Friday, May 31, 2013
Watching Trace dance around at his Wiggles themed first birthday party, you'd never know the health scare he gave his parents just days into his little life. When E.C. and his wife Karen got married, they knew they wanted to start having kids right away, but they didn't realize the difficult road they had ahead. The couple went through five rounds of IVF, five rounds of IUI and two miscarriages over a four year period. So, you can imagine how overjoyed they were when they found out they were pregnant with little Trace.
"We felt so blessed and almost relieved," said Karen. "After all we went through, it was really hard to believe at first. So many people take having kids for granted. I enjoyed every single minute of being pregnant because it was such a miracle."

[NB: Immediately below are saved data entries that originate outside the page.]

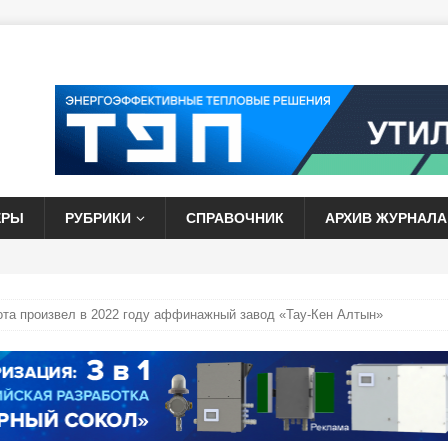
ЕРЫ
РУБРИКИ
СПРАВОЧНИК
АРХИВ ЖУРНАЛА
лота произвел в 2022 году аффинажный завод «Тау-Кен Алтын»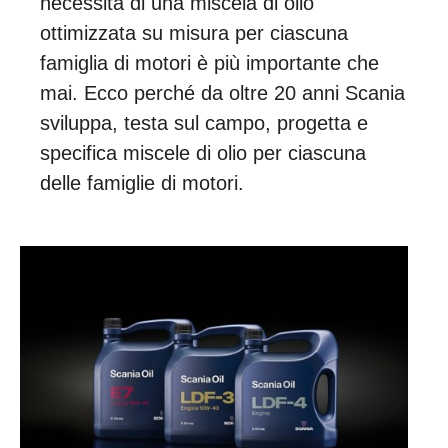
necessità di una miscela di olio
ottimizzata su misura per ciascuna
famiglia di motori è più importante che
mai. Ecco perché da oltre 20 anni Scania
sviluppa, testa sul campo, progetta e
specifica miscele di olio per ciascuna
delle famiglie di motori.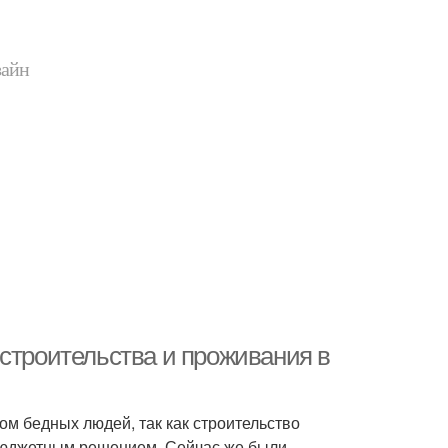
зайн
 строительства и проживания в
м бедных людей, так как строительство
, бюджетным решением. Сейчас же были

After a fairly easy pregnancy and birth, Karen and E.C. were thrilled to welcome 5 lb. 15 oz. Trace into the world on March 22. But, on day two of his little life, the doctors at Children's Hospital of Richmond at VCU noticed something was wrong with Trace's heart.

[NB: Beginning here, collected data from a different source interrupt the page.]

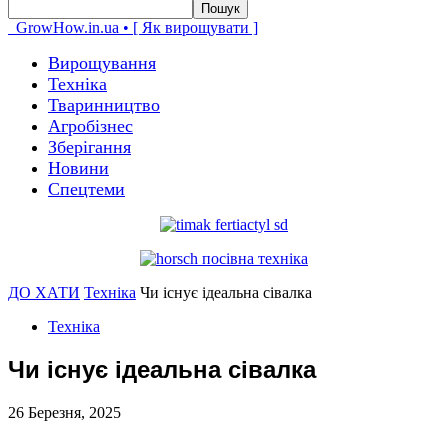
GrowHow.in.ua • [ Як вирощувати ]
Вирощування
Техніка
Тваринництво
Агробізнес
Зберігання
Новини
Спецтеми
ДО ХАТИ
Техніка
Чи існує ідеальна сівалка
Техніка
Чи існує ідеальна сівалка
26 Березня, 2025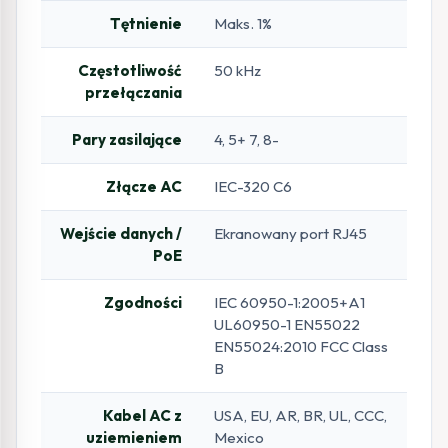
Tętnienie
Maks. 1%
Częstotliwość
50 kHz
przełączania
Pary zasilające
4, 5+ 7, 8-
Złącze AC
IEC-320 C6
Wejście danych /
Ekranowany port RJ45
PoE
Zgodności
IEC 60950-1:2005+A1
UL60950-1 EN55022
EN55024:2010 FCC Class
B
Kabel AC z
USA, EU, AR, BR, UL, CCC,
uziemieniem
Mexico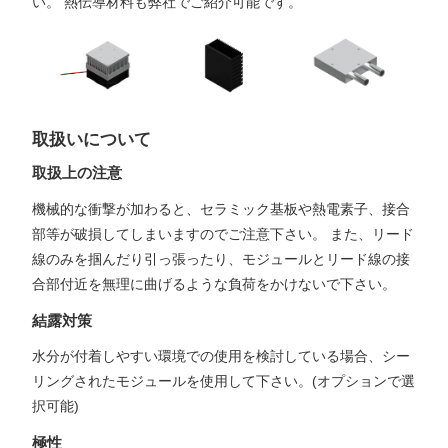
い。 熱伝導材料も弊社でご紹介可能です。
取扱いについて
取扱上の注意
機械的な衝撃が加わると、セラミック基板や熱電素子、接合
部等が破損してしまいますのでご注意下さい。 また、リード
線のみを掴んだり引っ張ったり、モジュールとリード線の接
合部付近を無理に曲げるような負荷をかけないで下さい。
結露対策
水分が付着しやすい環境での使用を検討している場合、シー
リングされたモジュールを使用して下さい。(オプションで選
択可能)
極性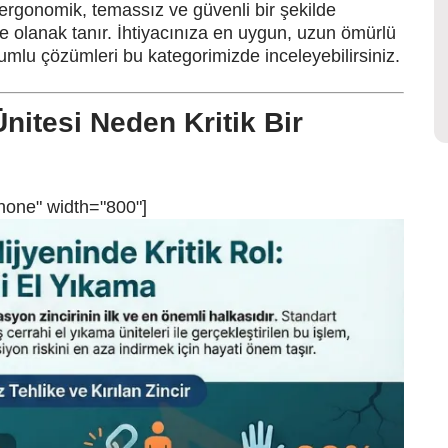
n ergonomik, temassız ve güvenli bir şekilde
e olanak tanır. İhtiyacınıza en uygun, uzun ömürlü
umlu çözümleri bu kategorimizde inceleyebilirsiniz.
itesi Neden Kritik Bir
none" width="800"]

"Finding out our beautiful baby boy had a heart condition that would kill him if it wasn't fixed was scary," said E.C. "But, everyone was so helpful and supportive that it really made us trust that everything would be okay. His doctor even took the time to draw us a picture of the heart to help explain to us Trace's anomalies."

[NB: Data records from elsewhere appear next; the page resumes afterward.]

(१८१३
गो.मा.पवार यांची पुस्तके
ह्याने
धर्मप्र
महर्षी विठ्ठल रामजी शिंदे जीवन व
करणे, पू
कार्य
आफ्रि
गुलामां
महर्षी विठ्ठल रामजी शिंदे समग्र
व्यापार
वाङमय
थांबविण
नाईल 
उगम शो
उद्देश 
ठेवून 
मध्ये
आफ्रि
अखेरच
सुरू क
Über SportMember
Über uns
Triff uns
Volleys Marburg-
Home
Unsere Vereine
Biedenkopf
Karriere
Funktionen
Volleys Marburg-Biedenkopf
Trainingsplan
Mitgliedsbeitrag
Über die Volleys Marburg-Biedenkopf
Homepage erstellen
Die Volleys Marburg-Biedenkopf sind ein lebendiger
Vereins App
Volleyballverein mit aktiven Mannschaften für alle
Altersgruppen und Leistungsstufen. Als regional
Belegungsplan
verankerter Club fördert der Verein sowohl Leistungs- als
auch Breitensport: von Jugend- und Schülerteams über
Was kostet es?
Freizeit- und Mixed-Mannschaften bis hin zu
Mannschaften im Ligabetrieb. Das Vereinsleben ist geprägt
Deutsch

Trace's condition, Tetralogy of Fallot, is characterized by a combination of four birth defects which affect the structure and blood flow of the heart. In Trace's case, the abnormalities included a hole in the septum which separates the lower ventricles of the heart, a blockage over the pulmonary valve, thickening of the heart's muscular wall and an out-of-place aorta, the artery which carries high-oxygen blood to the body. The combined effects resulted in an inadequate supply of blood to the lungs, causing less oxygenated blood to flow to the rest of the body. In severe cases, the lack of oxygenated blood can lead to cyanosis, which is a blue or purple tint to the skin. For this reason, Trace's heart condition used to be known as blue baby syndrome; however Trace was considered a "pink tet" because he never suffered from cyanosis.
In September of 2012, six months after he was born, little Trace had open heart surgery to correct the defects. After cooling him down, stopping his heart and putting him on bypass, Trace's pediatric cardiothoracic surgeon was able to repair the hole in his heart, shift the aorta back, clear the obstruction and repair the muscle hypertrophy, giving Trace his life.
"Fifty or sixty years ago, Trace probably wouldn't have lived to see his 30th birthday, and he would have had a difficult life," said E.C. "He had everything against him, but with the medical expertise we now have available, Trace will be able to live a full, normal life."
Trace is now a happy, active one-year-old who loves playing outside and is preparing to become a big brother.
"We didn't know anyone who had been through something like this before, but the team at Children's Hospital of Richmond at VCU knew exactly what to do," said EC. "We were amazed by our doctors. They saved our son's life and we will forever be grateful."
Six months later, at Trace's first birthday party, he is doing wonderfully. Not even small for his age, Trace should be able to live a completely normal life without any limitations on his activities. And of course, his dad, a former VCU baseball player, is hoping he chooses baseball as one of those activities!